(Source data begins)
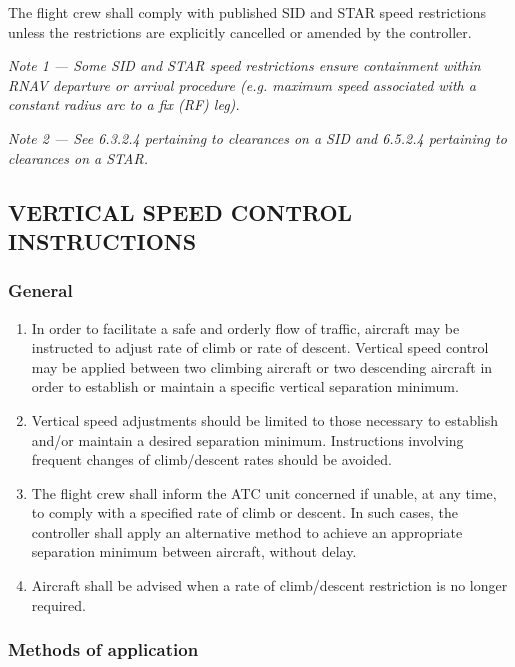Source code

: \documentclass[../main.tex]{subfiles}
\begin{document}
    The flight crew shall comply with published SID and STAR speed restrictions unless the restrictions are explicitly cancelled or amended by the controller.

    \textit{Note 1 --- Some SID and STAR speed restrictions ensure containment within RNAV departure or arrival procedure (e.g. maximum speed associated with a constant radius arc to a fix (RF) leg).}

    \textit{Note 2 --- See 6.3.2.4 pertaining to clearances on a SID and 6.5.2.4 pertaining to clearances on a STAR.}

    \subsection[Vertical speed control instructions]{VERTICAL SPEED CONTROL INSTRUCTIONS}

    \subsubsection{General}

    \begin{enumerate}
        \item In order to facilitate a safe and orderly flow of traffic, aircraft may be instructed to adjust rate of climb or rate of descent. Vertical speed control may be applied between two climbing aircraft or two descending aircraft in order to establish or maintain a specific vertical separation minimum.
        \item Vertical speed adjustments should be limited to those necessary to establish and/or maintain a desired separation minimum. Instructions involving frequent changes of climb/descent rates should be avoided.
        \item The flight crew shall inform the ATC unit concerned if unable, at any time, to comply with a specified rate of climb or descent. In such cases, the controller shall apply an alternative method to achieve an appropriate separation minimum between aircraft, without delay.
        \item Aircraft shall be advised when a rate of climb/descent restriction is no longer required.
    \end{enumerate}

    \subsubsection{Methods of application}
\end{document}
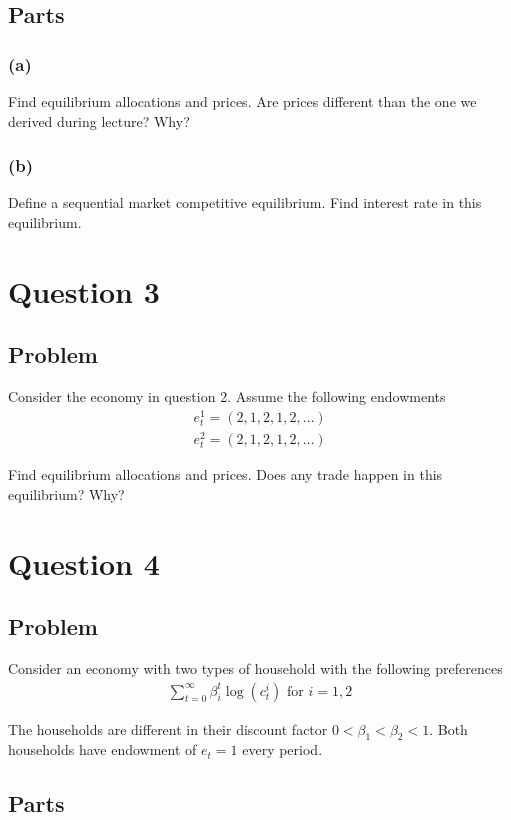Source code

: \documentclass[10pt, a4paper]{article}
\begin{document}
\subsection*{Parts}
\subsubsection*{(a)}
Find equilibrium allocations and prices. Are prices different than the one we derived during lecture? Why?

\subsubsection*{(b)}
Define a sequential market competitive equilibrium. Find interest rate in this equilibrium.

\section*{Question 3}
\subsection*{Problem}
Consider the economy in question 2. Assume the following endowments
\begin{gather*}
  e^1_t = (2,1,2,1,2,\ldots)\\
  e^2_t = (2,1,2,1,2,\ldots)
\end{gather*}

Find equilibrium allocations and prices. Does any trade happen in this equilibrium? Why?

\section*{Question 4}
\subsection*{Problem}
Consider an economy with two types of household with the following preferences
\begin{gather*}
  \sum_{t=0}^{\infty} \beta_i^t \log(c^i_t) \text{ for } i = 1,2
\end{gather*}

The households are different in their discount factor $0 < \beta_1 < \beta_2 < 1$. Both households have endowment of $e_t = 1$ every period.

\subsection*{Parts}
\end{document}
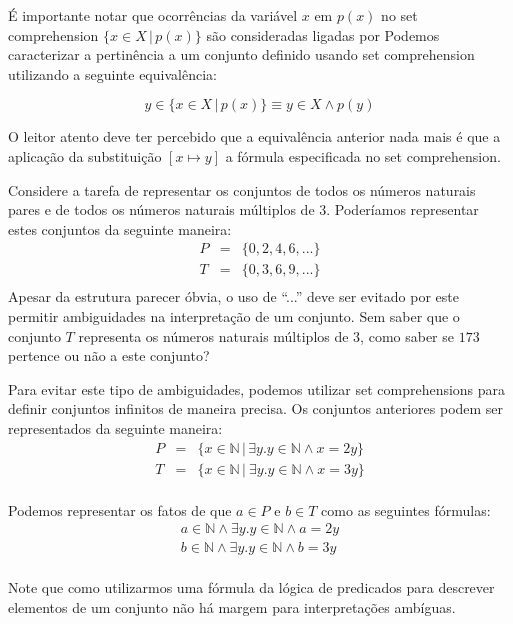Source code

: É importante notar que ocorrências da variável $x$ em $p(x)$ no set
comprehension $\{x\in X\,|\,p(x)\}$ são consideradas ligadas por
Podemos caracterizar a pertinência a um conjunto definido usando set
comprehension utilizando a seguinte equivalência:

\[y\in\{x\in X \,|\, p(x)\} \equiv y\in X \land p(y)\]

O leitor atento deve ter percebido que a equivalência anterior nada
mais é que a aplicação da substituição $[x\mapsto y]$ a fórmula
especificada no set comprehension.

\begin{Example}
Considere a tarefa de representar os conjuntos de todos os números naturais
pares e de todos os números naturais múltiplos de 3. Poderíamos
representar estes conjuntos da seguinte maneira:
\[
\begin{array}{lcr}
P & = &\{0,2,4,6,...\}\\
T & = & \{0,3,6,9,...\}\\
\end{array}
\]
Apesar da estrutura parecer óbvia, o uso de ``...'' deve ser evitado
por este permitir ambiguidades na interpretação de um conjunto. Sem
saber que o conjunto $T$ representa os números naturais múltiplos de
3, como saber se $173$ pertence ou não a este conjunto?

Para evitar este tipo de ambiguidades, podemos utilizar set
comprehensions para definir conjuntos infinitos de maneira precisa. Os
conjuntos anteriores podem ser representados da seguinte maneira:
\[
\begin{array}{lcr}
P & = &\{x\in\mathbb{N}\,|\,\exists y. y\in \mathbb{N}\land x =
2y\}\\
T & = & \{x\in\mathbb{N}\,|\ \exists y. y\in\mathbb{N}\land x =
3y\}\\
\end{array}
\]

Podemos representar os fatos de que $a \in P$ e $b \in T$ como as
seguintes fórmulas:
\[
\begin{array}{l}
a \in \mathbb{N} \land \exists y. y\in\mathbb{N} \land a = 2y\\
b \in \mathbb{N} \land \exists y. y\in\mathbb{N} \land b = 3y\\
\end{array}
\]

Note que como utilizarmos uma fórmula da lógica de predicados para
descrever elementos de um conjunto não há margem para interpretações
ambíguas.
\end{Example}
(Source data ends)
## Your task
Copy out the line holding "por este permitir". Then copy every later line of the data, unchanged, through the last one.

## Exercise response
por este permitir ambiguidades na interpretação de um conjunto. Sem
saber que o conjunto $T$ representa os números naturais múltiplos de
3, como saber se $173$ pertence ou não a este conjunto?

Para evitar este tipo de ambiguidades, podemos utilizar set
comprehensions para definir conjuntos infinitos de maneira precisa. Os
conjuntos anteriores podem ser representados da seguinte maneira:
\[
\begin{array}{lcr}
P & = &\{x\in\mathbb{N}\,|\,\exists y. y\in \mathbb{N}\land x =
2y\}\\
T & = & \{x\in\mathbb{N}\,|\ \exists y. y\in\mathbb{N}\land x =
3y\}\\
\end{array}
\]

Podemos representar os fatos de que $a \in P$ e $b \in T$ como as
seguintes fórmulas:
\[
\begin{array}{l}
a \in \mathbb{N} \land \exists y. y\in\mathbb{N} \land a = 2y\\
b \in \mathbb{N} \land \exists y. y\in\mathbb{N} \land b = 3y\\
\end{array}
\]

Note que como utilizarmos uma fórmula da lógica de predicados para
descrever elementos de um conjunto não há margem para interpretações
ambíguas.
\end{Example}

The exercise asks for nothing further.